Above all, however, the letter from the SPD party executive covers up what stands at the heart of the coalition agreement: a massive armaments programme for the Bundeswehr (armed forces) and the creation of a European army. While spending for education and families is being cut, the defence budget is set to be massively increased. At 14.5 percent, it is rising faster than any other department. After the defence budget was increased in 2017 by almost €2 billion to €37 billion, it stands to increase to €42.39 billion by 2021, according to the finance plan.
But even that is not all. In an act unprecedented in the history of the Federal Republic of Germany, the SPD and CDU/CSU have decided that all possible budgetary leeway will be used as a priority for arming the Bundeswehr and, in the same proportion, for civilian crisis intervention. If one takes last year’s budget surplus of €10.4 billion as the reference value, this alone would result in further expenditure for the Bundeswehr amounting to €20.8 billion in the coming legislative period. The defence budget in 2021 would then be around €50 billion.
The coalition agreement also stipulates that Germany adhere to the NATO agreement to increase the defence budget to 2 percent of GDP by 2024, which would correspond to more than €70 billion, depending on economic developments. With the prioritisation of military expenditure, the SPD and CDU/CSU have created an instrument with which every cut in spending on families, education or pensions brings the Bundeswehr one step closer to achieving this goal.

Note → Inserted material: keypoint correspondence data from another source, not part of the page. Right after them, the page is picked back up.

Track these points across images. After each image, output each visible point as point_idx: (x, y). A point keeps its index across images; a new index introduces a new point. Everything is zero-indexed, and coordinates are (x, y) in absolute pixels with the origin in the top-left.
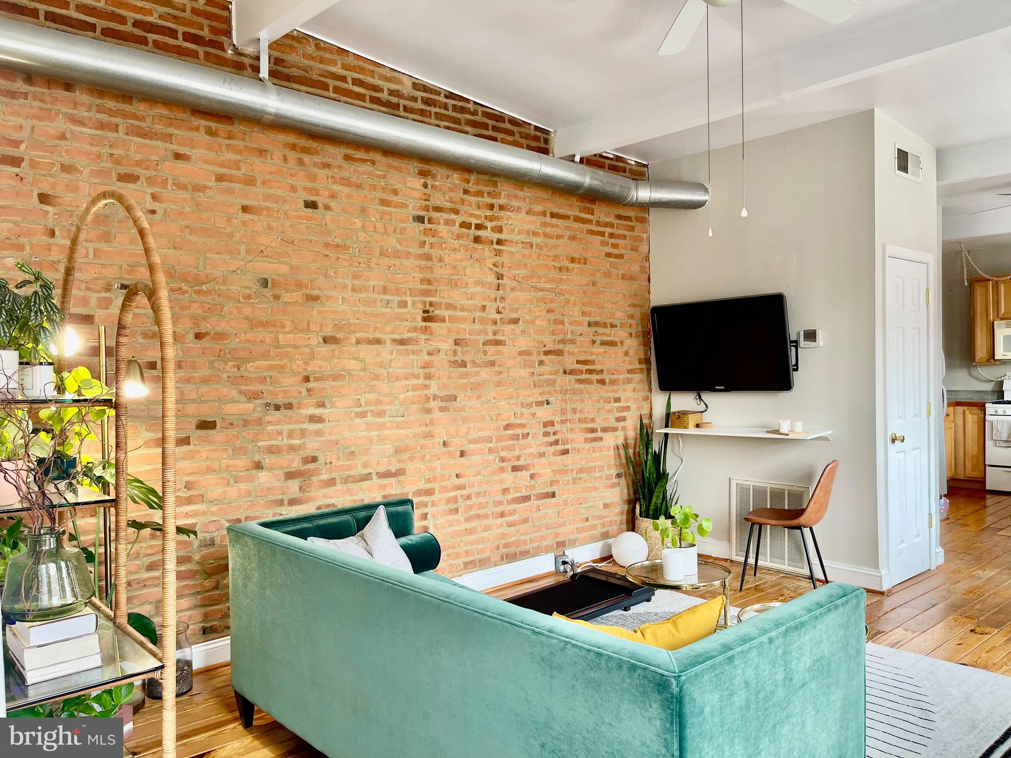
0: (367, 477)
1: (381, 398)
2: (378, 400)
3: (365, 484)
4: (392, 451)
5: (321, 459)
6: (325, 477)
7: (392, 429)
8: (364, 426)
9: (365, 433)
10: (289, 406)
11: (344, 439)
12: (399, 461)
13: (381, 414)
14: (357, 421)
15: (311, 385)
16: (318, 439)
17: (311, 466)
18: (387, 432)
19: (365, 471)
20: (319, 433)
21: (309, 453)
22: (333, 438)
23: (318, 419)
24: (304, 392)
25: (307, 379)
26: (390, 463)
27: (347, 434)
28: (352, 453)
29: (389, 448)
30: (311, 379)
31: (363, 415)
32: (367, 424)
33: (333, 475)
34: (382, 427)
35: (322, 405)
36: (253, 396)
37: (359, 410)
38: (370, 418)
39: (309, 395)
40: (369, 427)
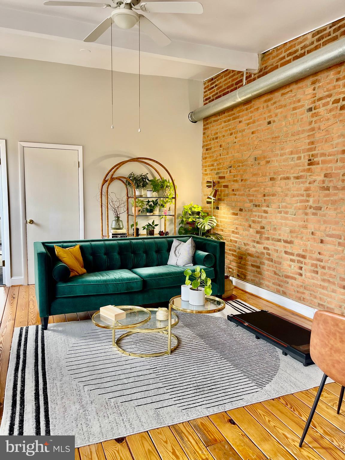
0: (279, 240)
1: (287, 205)
2: (286, 206)
3: (279, 243)
4: (289, 231)
5: (266, 229)
6: (266, 236)
7: (290, 221)
8: (280, 217)
9: (280, 221)
10: (259, 206)
11: (273, 222)
12: (292, 237)
13: (286, 213)
14: (278, 214)
15: (266, 198)
16: (265, 220)
17: (263, 230)
18: (288, 222)
19: (279, 238)
20: (266, 218)
21: (262, 225)
22: (270, 220)
23: (266, 212)
24: (263, 200)
25: (264, 196)
26: (288, 237)
27: (274, 220)
28: (275, 228)
29: (288, 229)
30: (266, 195)
31: (280, 212)
32: (281, 216)
33: (269, 236)
34: (286, 219)
35: (268, 206)
36: (251, 201)
37: (279, 210)
38: (283, 214)
39: (265, 202)
40: (282, 218)
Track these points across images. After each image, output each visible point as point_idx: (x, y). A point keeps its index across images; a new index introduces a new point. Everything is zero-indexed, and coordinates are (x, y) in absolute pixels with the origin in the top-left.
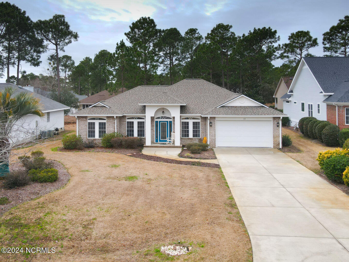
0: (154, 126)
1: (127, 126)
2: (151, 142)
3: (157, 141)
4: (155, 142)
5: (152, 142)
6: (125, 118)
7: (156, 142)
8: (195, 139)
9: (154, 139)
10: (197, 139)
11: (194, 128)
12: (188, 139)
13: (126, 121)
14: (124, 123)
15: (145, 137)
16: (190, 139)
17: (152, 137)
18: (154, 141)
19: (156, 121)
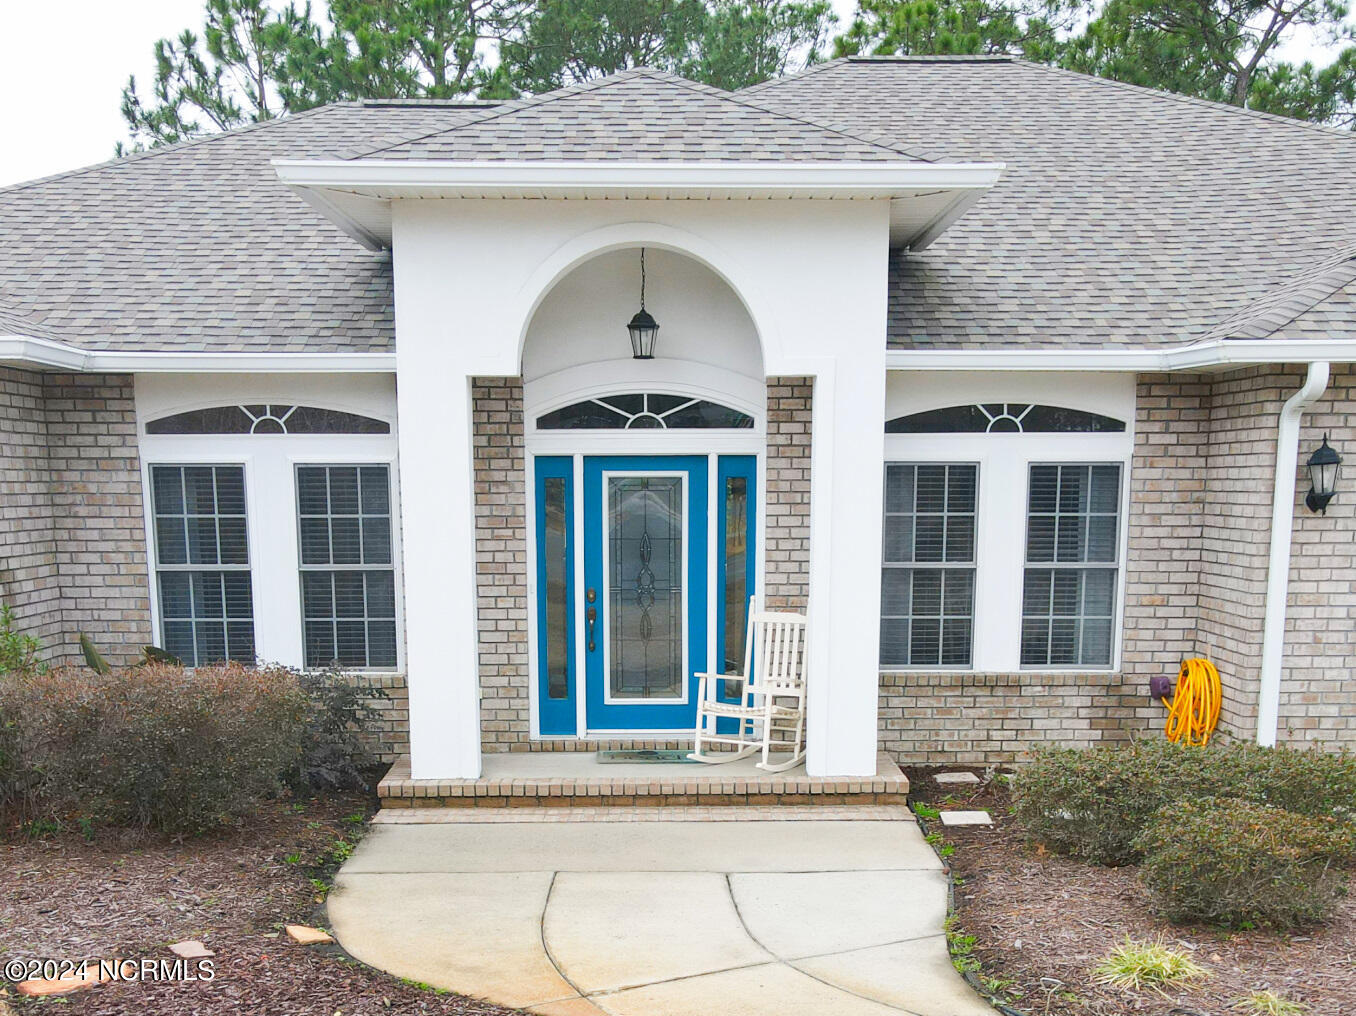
0: (513, 522)
1: (161, 525)
2: (484, 731)
3: (557, 718)
4: (535, 734)
5: (498, 738)
6: (127, 415)
7: (543, 731)
8: (1050, 684)
9: (520, 693)
10: (1079, 683)
11: (1039, 538)
12: (962, 684)
13: (132, 463)
14: (118, 482)
15: (400, 671)
16: (990, 684)
17: (495, 669)
18: (519, 716)
19: (538, 459)
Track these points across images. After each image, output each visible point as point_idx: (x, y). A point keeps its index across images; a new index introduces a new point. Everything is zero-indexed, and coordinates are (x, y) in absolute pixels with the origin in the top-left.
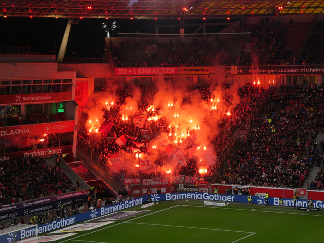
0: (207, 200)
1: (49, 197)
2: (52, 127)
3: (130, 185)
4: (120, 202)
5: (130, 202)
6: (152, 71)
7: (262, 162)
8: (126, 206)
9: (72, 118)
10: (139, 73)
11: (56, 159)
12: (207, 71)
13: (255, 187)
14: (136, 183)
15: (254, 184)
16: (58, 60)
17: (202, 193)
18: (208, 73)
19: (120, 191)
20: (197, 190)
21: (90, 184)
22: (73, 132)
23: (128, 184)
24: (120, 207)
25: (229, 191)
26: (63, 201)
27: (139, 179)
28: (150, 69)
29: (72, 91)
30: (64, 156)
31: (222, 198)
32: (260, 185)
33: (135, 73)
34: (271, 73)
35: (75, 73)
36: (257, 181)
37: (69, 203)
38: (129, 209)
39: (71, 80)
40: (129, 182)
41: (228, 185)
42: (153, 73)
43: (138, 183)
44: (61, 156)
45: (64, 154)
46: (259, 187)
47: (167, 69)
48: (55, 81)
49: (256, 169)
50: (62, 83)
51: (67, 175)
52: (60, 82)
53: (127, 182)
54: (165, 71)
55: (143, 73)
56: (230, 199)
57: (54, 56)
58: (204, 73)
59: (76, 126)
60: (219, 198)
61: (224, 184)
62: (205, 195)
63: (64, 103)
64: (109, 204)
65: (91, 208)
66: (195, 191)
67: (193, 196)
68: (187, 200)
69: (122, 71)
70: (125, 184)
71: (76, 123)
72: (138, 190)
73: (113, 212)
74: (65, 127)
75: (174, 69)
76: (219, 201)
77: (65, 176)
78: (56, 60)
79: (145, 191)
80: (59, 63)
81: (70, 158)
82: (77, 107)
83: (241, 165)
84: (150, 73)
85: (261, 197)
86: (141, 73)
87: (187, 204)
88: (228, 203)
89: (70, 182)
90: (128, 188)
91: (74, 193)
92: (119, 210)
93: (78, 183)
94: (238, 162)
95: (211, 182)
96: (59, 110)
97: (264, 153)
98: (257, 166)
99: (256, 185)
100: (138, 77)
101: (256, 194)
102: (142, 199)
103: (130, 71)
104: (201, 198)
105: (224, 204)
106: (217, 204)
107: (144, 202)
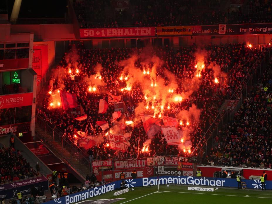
0: (192, 185)
1: (3, 184)
2: (5, 101)
3: (100, 168)
4: (88, 188)
5: (100, 189)
6: (124, 32)
7: (258, 139)
8: (96, 193)
9: (29, 90)
10: (108, 35)
11: (10, 140)
12: (190, 30)
13: (249, 168)
14: (106, 166)
15: (248, 166)
16: (11, 20)
17: (186, 177)
18: (191, 33)
19: (88, 176)
20: (180, 173)
21: (53, 168)
22: (31, 106)
23: (98, 167)
24: (89, 194)
25: (218, 174)
26: (19, 189)
27: (111, 161)
28: (122, 30)
29: (28, 57)
30: (20, 135)
31: (209, 183)
32: (254, 166)
33: (103, 35)
34: (267, 33)
35: (32, 36)
36: (251, 161)
37: (27, 191)
38: (99, 197)
39: (27, 44)
40: (99, 165)
41: (217, 167)
42: (125, 34)
43: (109, 166)
44: (17, 135)
45: (20, 132)
46: (254, 169)
47: (141, 29)
48: (8, 46)
49: (250, 147)
50: (16, 48)
51: (24, 157)
52: (15, 47)
53: (96, 165)
54: (140, 32)
55: (113, 35)
56: (219, 183)
57: (7, 15)
58: (187, 33)
59: (34, 99)
60: (207, 182)
61: (212, 165)
62: (190, 179)
63: (20, 72)
64: (75, 191)
65: (54, 196)
66: (178, 175)
67: (175, 180)
68: (168, 186)
69: (87, 33)
70: (94, 167)
71: (35, 96)
72: (109, 174)
73: (80, 201)
74: (20, 101)
75: (150, 29)
76: (207, 186)
77: (22, 159)
78: (9, 20)
79: (117, 175)
80: (12, 23)
81: (27, 137)
82: (35, 76)
83: (232, 142)
84: (122, 34)
85: (257, 181)
86: (111, 35)
87: (167, 189)
88: (217, 188)
89: (28, 166)
90: (97, 172)
91: (32, 180)
92: (87, 199)
93: (37, 167)
94: (229, 139)
95: (197, 163)
96: (14, 80)
97: (259, 128)
98: (252, 143)
99: (251, 166)
100: (108, 39)
101: (251, 177)
102: (114, 185)
103: (98, 33)
104: (185, 183)
105: (212, 190)
106: (205, 189)
107: (117, 189)
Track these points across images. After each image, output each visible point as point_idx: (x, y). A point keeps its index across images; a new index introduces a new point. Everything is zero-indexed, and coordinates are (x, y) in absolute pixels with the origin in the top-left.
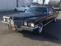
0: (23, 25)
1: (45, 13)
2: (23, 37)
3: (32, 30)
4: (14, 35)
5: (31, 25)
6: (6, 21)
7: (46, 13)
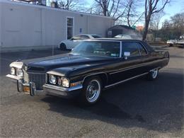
0: (49, 83)
1: (112, 55)
2: (48, 112)
3: (62, 94)
4: (30, 106)
5: (64, 82)
6: (15, 75)
7: (115, 55)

Not only have the coalition partners committed themselves to horrendous military spending for NATO, but they have also decided to build an “Army of the Europeans.” The first step is to develop the “permanent structured cooperation (PESCO),” the “European Defence Fund” and a “properly equipped EU headquarters for civilian and military missions.”
This massive rearmament programme cannot be financed even with generously calculated budget surpluses. Since the coalition parties have ruled out new debts and the taxation of the rich, the funds can only be raised through cuts in other areas. The question therefore arises, what cuts have already been agreed in secret talks in order to launch the European armaments machinery that the grand coalition has decided upon. SPD members have a right to know what has been negotiated if they are now to vote on the future government.
This also applies to many other questions, which are only partly hinted at in the coalition agreement. For example, it states that Germany has “an interest in participating in strategic discussions and planning processes” about nuclear weapons. What was agreed here? Are there plans for the construction of a German nuclear bomb? Are there any agreements with President Emmanuel Macron regarding German participation in the French Force de Frappe ? These questions must be answered.
Such questions are also not being raised by the opponents of the grand coalition within the SPD. The Juso (Young Socialist) Chairman Kevin Kühnert says he has no differences with this programme, but only believes that it can be better carried out by a CDU minority government, with the SPD as the formal opposition. He has explicitly backed the military upgrade plans and praised the results of the negotiations.
The Sozialistische Gleichheitspartei (SGP, Socialist Equality Party), on the other hand, demands the disclosure of all the secret talks by parties to the grand coalition. All necessary information must be made available to SPD members so they can make a judgement about the coalition contract.
The SGP rejects the grand coalition. The only way to stop its reactionary policies is to mobilise the working class for new elections and a socialist programme. Only in this way can workers be educated about the reactionary character of the grand coalition and the struggle against social cuts and war be won.